Le doyen Cornu définit la suspension comme une « mesure temporaire qui fait provisoirement obstacle (…) à l’exécution d’une convention ou d’une décision, au déroulement d’une opération ou d’une instance (…) soit à titre de sanction, soit par mesure d’attente ». Lorsque des motifs impérieux d’ordre médical s’opposent à l’incarcération, la suspension est une mesure d’attente destinée à protéger l’intégrité physique de la personne, sujet de l’ordonnance de placement en détention et de garantir sa dignité. Il ne peut pas s’agir d’une dispense qui est définie comme un « relâchement de la rigueur du droit accordé par faveur à un individu déterminé, pour des motifs particuliers, soit par une autorité publique soit par une personne privée » ; ni d’une exemption qui est l’acte « par lequel une autorité affranchit un sujet de droit (justiciable, contribuable), d’une obligation qui lui incomberait normalement ou le soustrait au régime ordinaire qui lui serait applicable. » Ces deux derniers termes ont un sens positif dans la mesure où ils visent des « faveurs » octroyées par le droit pénal, notamment dans l’hypothèse d’une coopération active dans une enquête préliminaire ou une instruction.
En revanche, la suspension constitue la réponse temporaire à un obstacle, indéterminé dans le temps, mais parfaitement infranchissable que constitue l’incompatibilité de l’état de santé de la personne visée par une ordonnance de placement en détention provisoire avec les conditions matérielles de l’incarcération.

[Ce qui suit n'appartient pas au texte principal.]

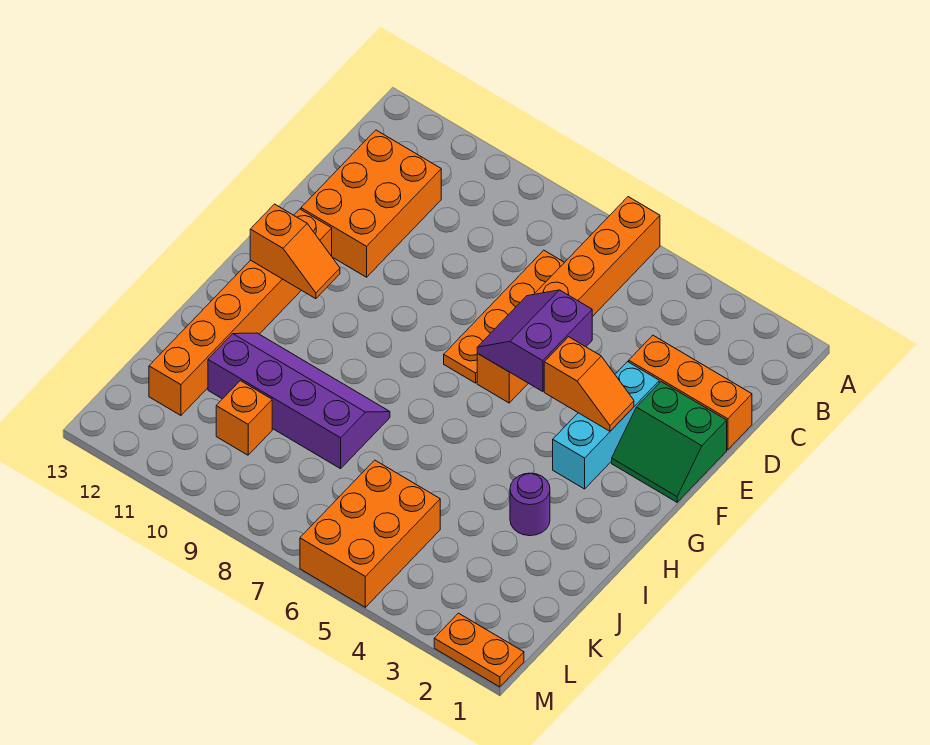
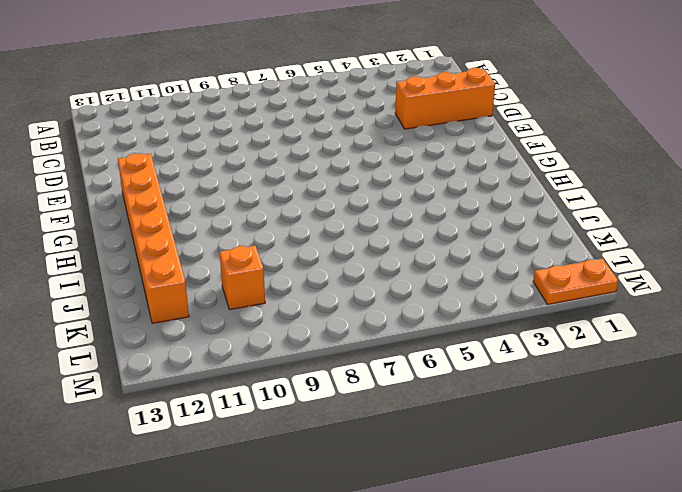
none -> orange 1x6 brick [477,197,660,403]
none -> orange 1x4 plate [444,250,565,383]
none -> orange 2x3 brick [301,130,441,277]

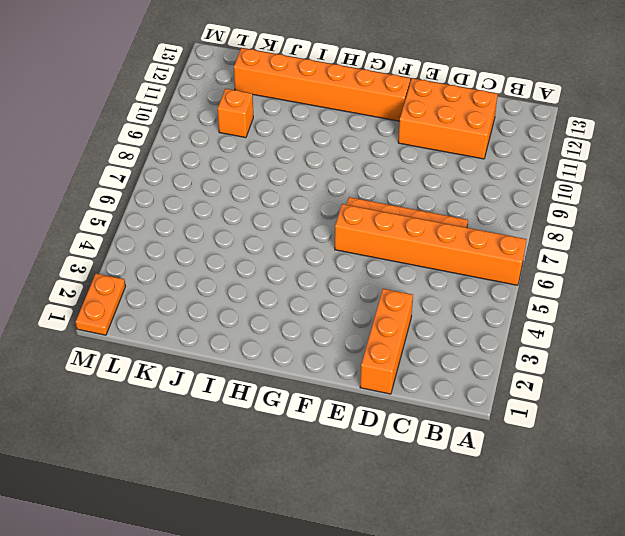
none -> green 2x2 slope [612,382,727,502]
none -> cyan 1x3 brick [553,362,659,489]
none -> purple 1x1 round brick [510,473,550,536]

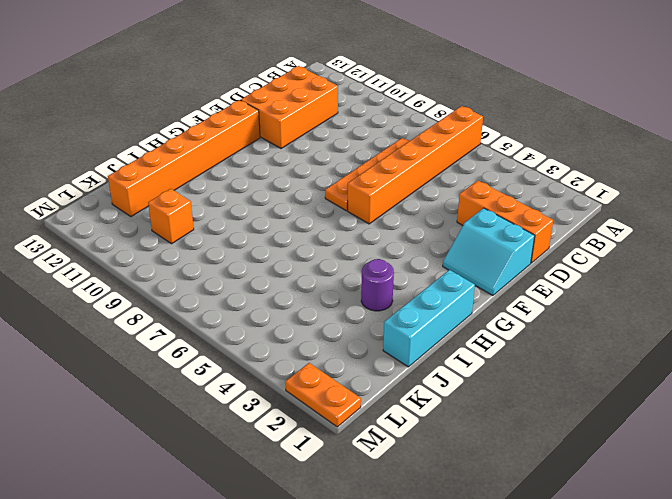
cyan 2x2 slope [443,208,535,296] -> green 2x2 slope [612,382,727,502]
cyan 1x3 brick [383,270,475,367] -> cyan 1x3 brick moved to [553,362,659,489]
none -> purple 2x4 slope [208,333,390,469]
none -> orange 2x3 brick [300,460,440,607]
none -> purple 2x2 slope [477,290,592,392]

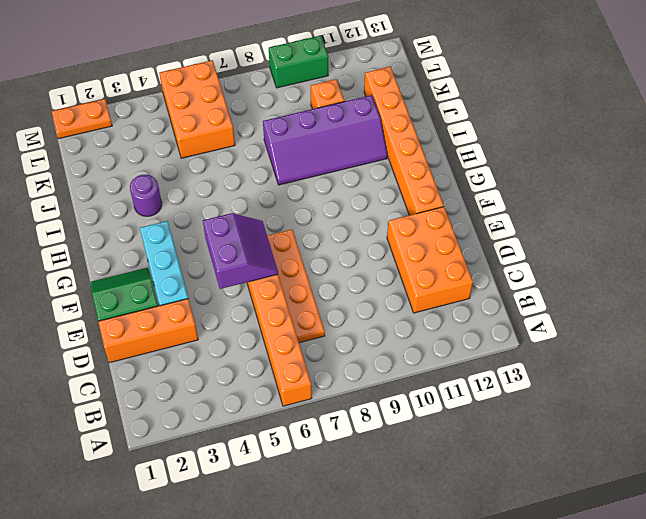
green 1x2 brick [269,36,328,88] -> none
none -> orange 1x2 slope [544,337,634,431]
none -> orange 1x2 slope [250,204,340,299]

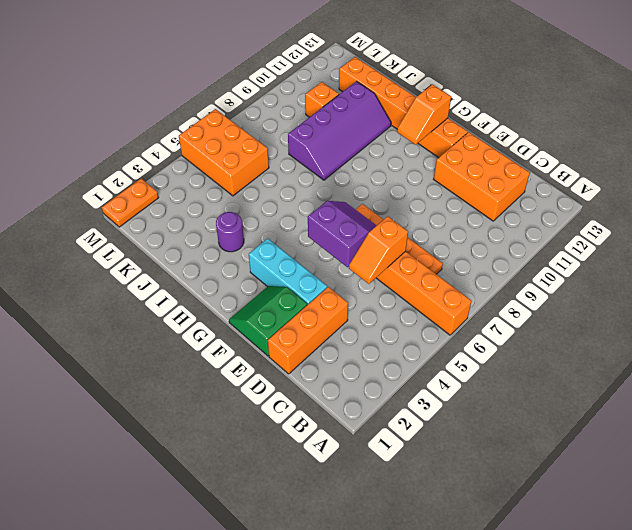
orange 1x2 slope [349,216,408,284] -> orange 1x2 slope moved to [544,337,634,431]

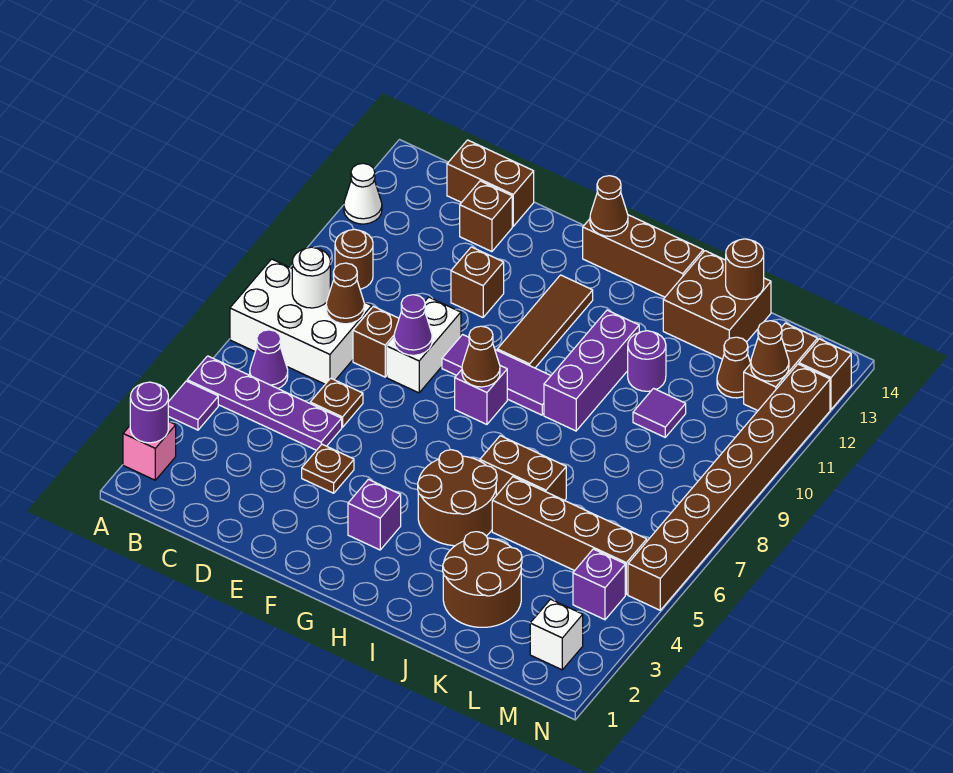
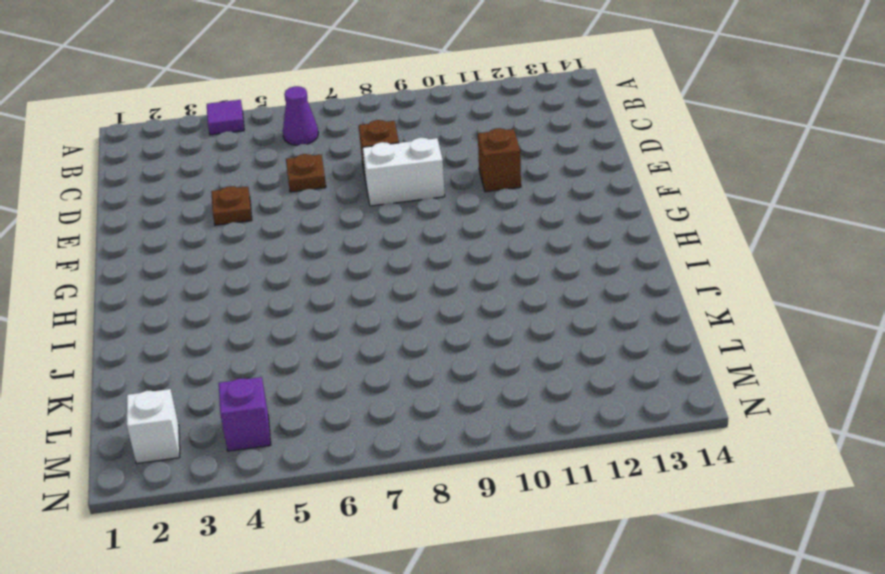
none -> pink 1x1 brick [123,421,176,480]
none -> purple 1x4 plate [187,356,342,450]
none -> white 2x3 brick [230,259,372,384]
none -> white 1x1 cone [344,163,382,224]

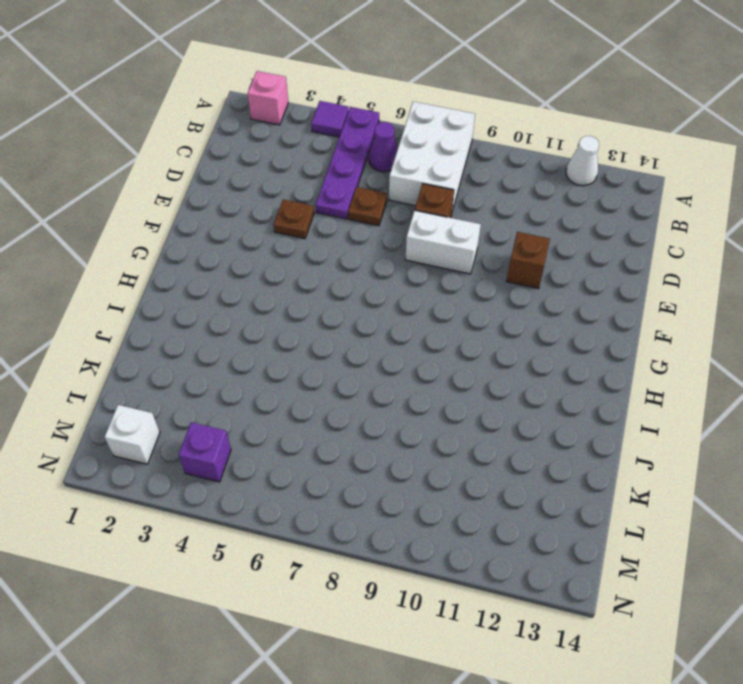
none -> brown 1x1 round brick [335,229,373,289]
none -> brown 1x2 brick [447,140,534,226]
none -> brown 1x1 brick [460,181,512,252]
none -> purple 1x3 tile [442,335,551,415]

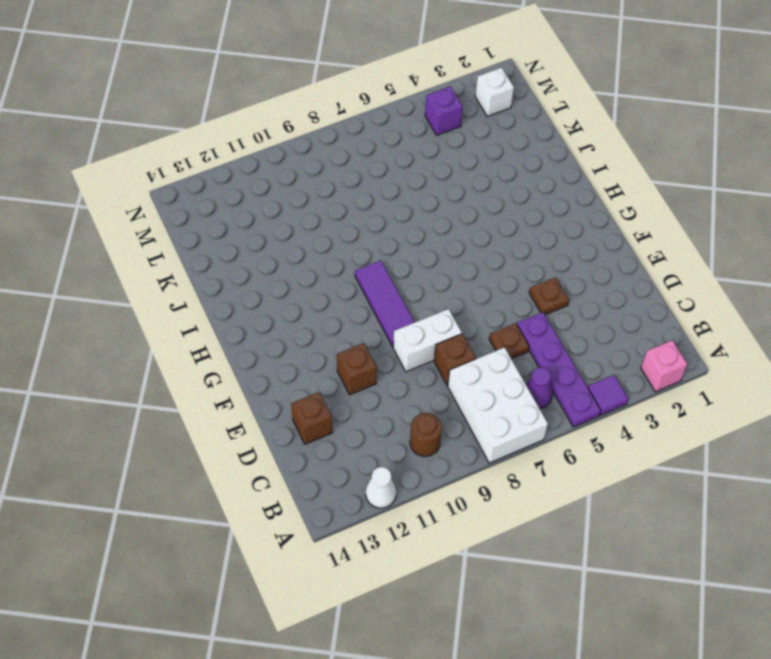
none -> brown 1x2 brick [447,140,534,226]
none -> purple 1x1 brick [348,479,401,550]
none -> purple 1x1 brick [455,366,507,424]
none -> brown 1x3 tile [497,275,593,368]

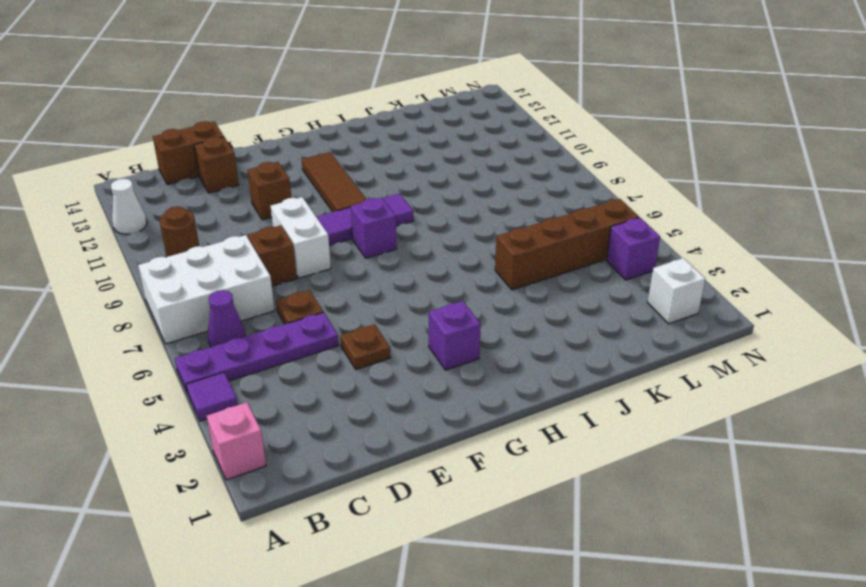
none -> brown 1x3 brick [583,215,703,297]
none -> brown 2x2 round brick [418,450,497,546]
none -> brown 1x2 brick [480,436,566,501]
none -> purple 1x3 brick [544,310,639,431]

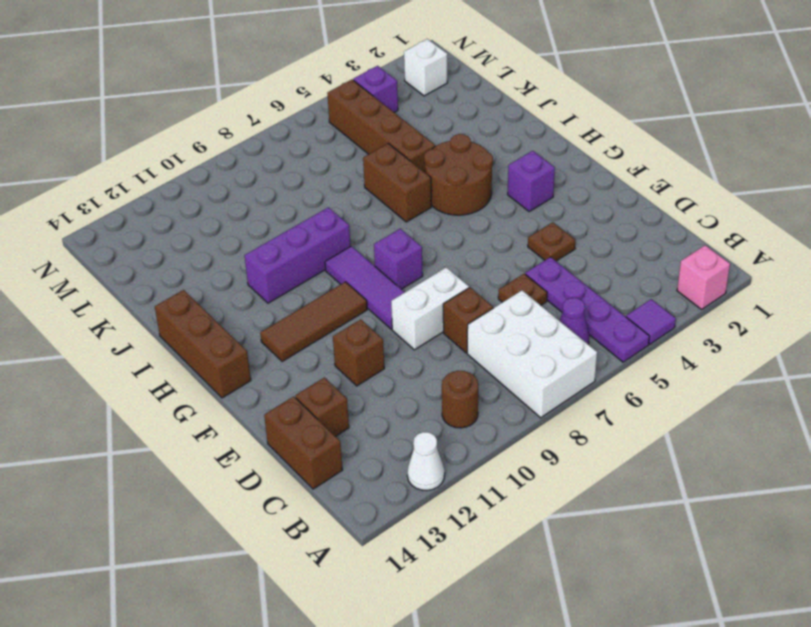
none -> brown 2x2 round brick [443,532,522,627]
none -> purple 1x1 round brick [628,331,666,391]
none -> brown 2x2 brick [663,251,771,359]
none -> purple 1x1 tile [633,388,686,437]

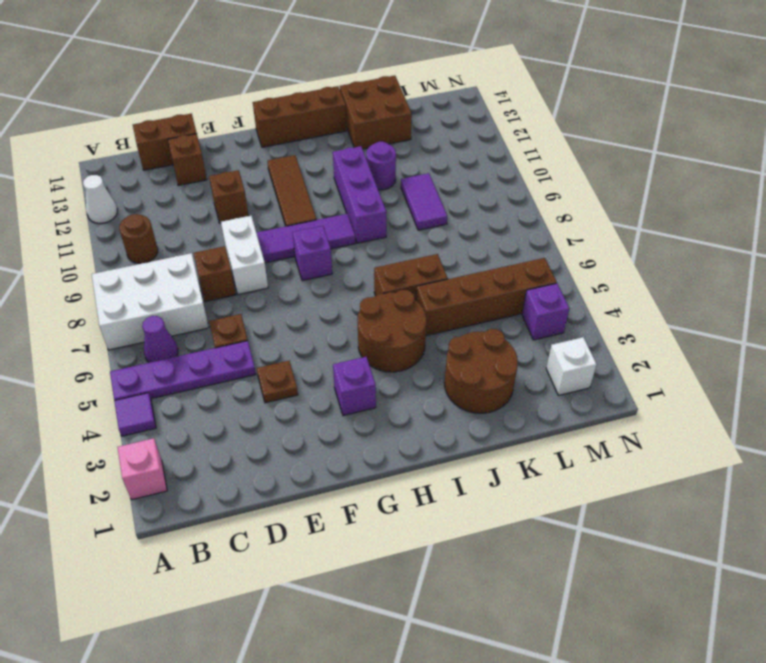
purple 1x2 tile [401,173,447,230] -> purple 1x1 tile [633,388,686,437]
none -> brown 1x1 cone [717,337,751,398]
none -> brown 1x2 brick [744,323,818,410]
none -> brown 1x8 brick [628,364,830,610]
none -> brown 1x1 brick [799,339,851,409]

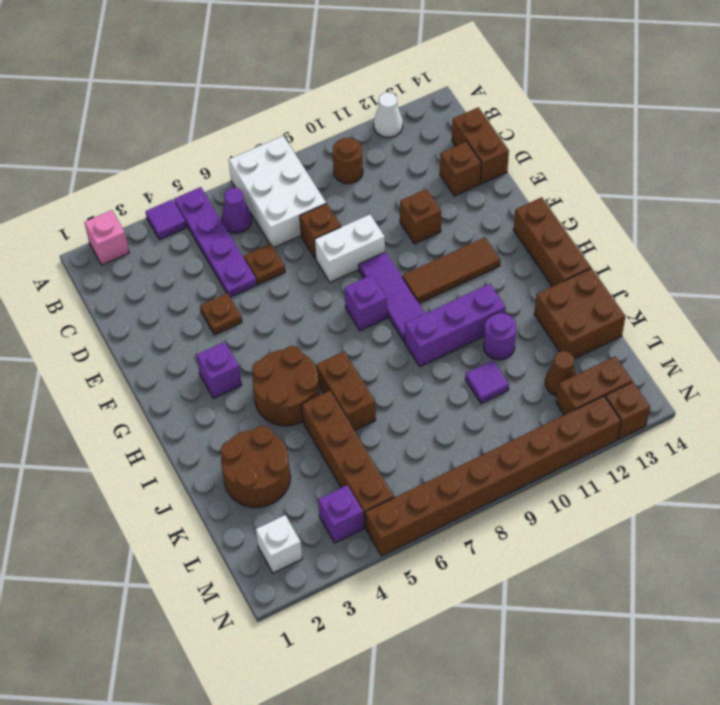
none -> purple 1x1 round brick [130,382,168,443]
none -> white 1x1 round brick [292,247,330,308]
none -> brown 1x1 cone [326,263,364,324]
none -> purple 1x1 cone [394,295,432,355]

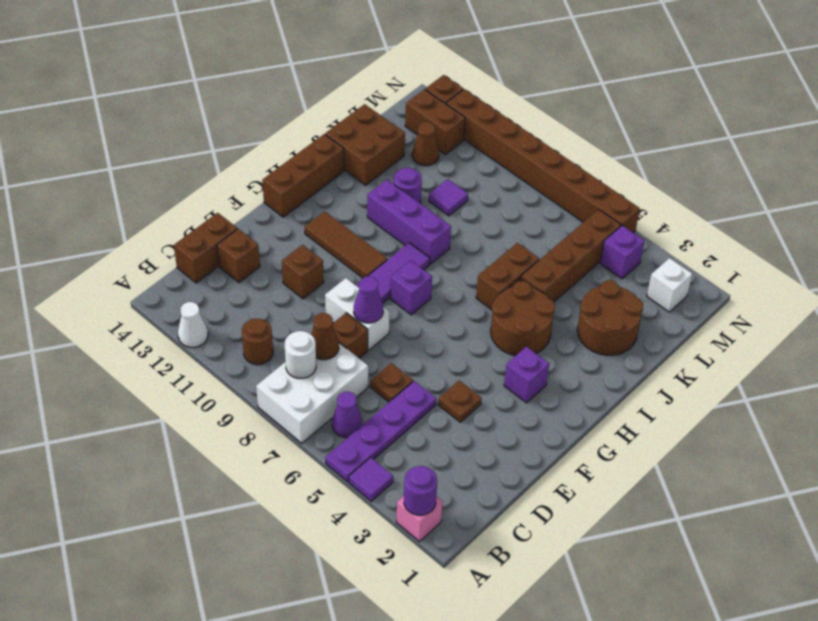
none -> brown 1x1 cone [462,326,500,387]
none -> brown 1x1 cone [590,176,628,236]
none -> brown 1x1 round brick [726,239,764,300]
none -> brown 1x1 cone [751,321,789,381]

4. La suspension de détention provisoire pour raison médicale (SDPM)
Il est donc proposé d’introduire dans le code de procédure pénale une procédure de suspension de détention provisoire, calquée dans ses modalités sur la procédure de suspension de peine prévue à l’article 720-1-1. La compétence en la matière serait celle du juge d’instruction, du juge des libertés et de la détention, de la Chambre de l’Instruction ou des juridictions de jugement, de la même manière que sont coordonnées leurs compétences en matière de demande de mise en liberté. Cette demande de suspension serait fondée sur des expertises médicales concordantes et concluant à l’impossible maintien en détention.
Il sera donc prévu au chapitre relatif à l’exécution de la détention provisoire (articles 714 à 716 du code de procédure pénale) que les personnes mises en examen soumises à la détention provisoire peuvent demander à tout moment la suspension de cette mesure (article 716-1 A), dès lors que leur état de santé l’exige.
Cette demande de suspension peut être présentée, à tout moment de la procédure, au juge d’instruction ou à la juridiction qui désigne un expert sans délai. En cas d’urgence, un certificat unique du médecin de la structure sanitaire prenant en charge la personne mise en examen pourra être présenté au soutien de la demande. Une fois l’expertise rendue ou le certificat présenté, le dossier est communiqué sans délai au Procureur pour ses réquisitions. Soit le juge d’instruction accorde la suspension de détention sans avoir recours au juge des libertés et de la détention ; soit il refuse la suspension et communique le dossier à ce dernier qui statue dans les 3 jours.
En outre, cette procédure sera ajoutée aux domaines de compétence du juge d’instruction et du juge des libertés et de la détention.
S’agissant d’une détention ordonnée par une juridiction de jugement ou relevant de la compétence de la Chambre de l’Instruction, la juridiction, quelle qu’elle soit, saisie d’une demande de suspension de détention provisoire pour raison médicale, désignera un expert médical dont le rapport sera communiqué au requérant ou à son conseil, avant l’audience au cours de laquelle la juridiction statuera sur la demande.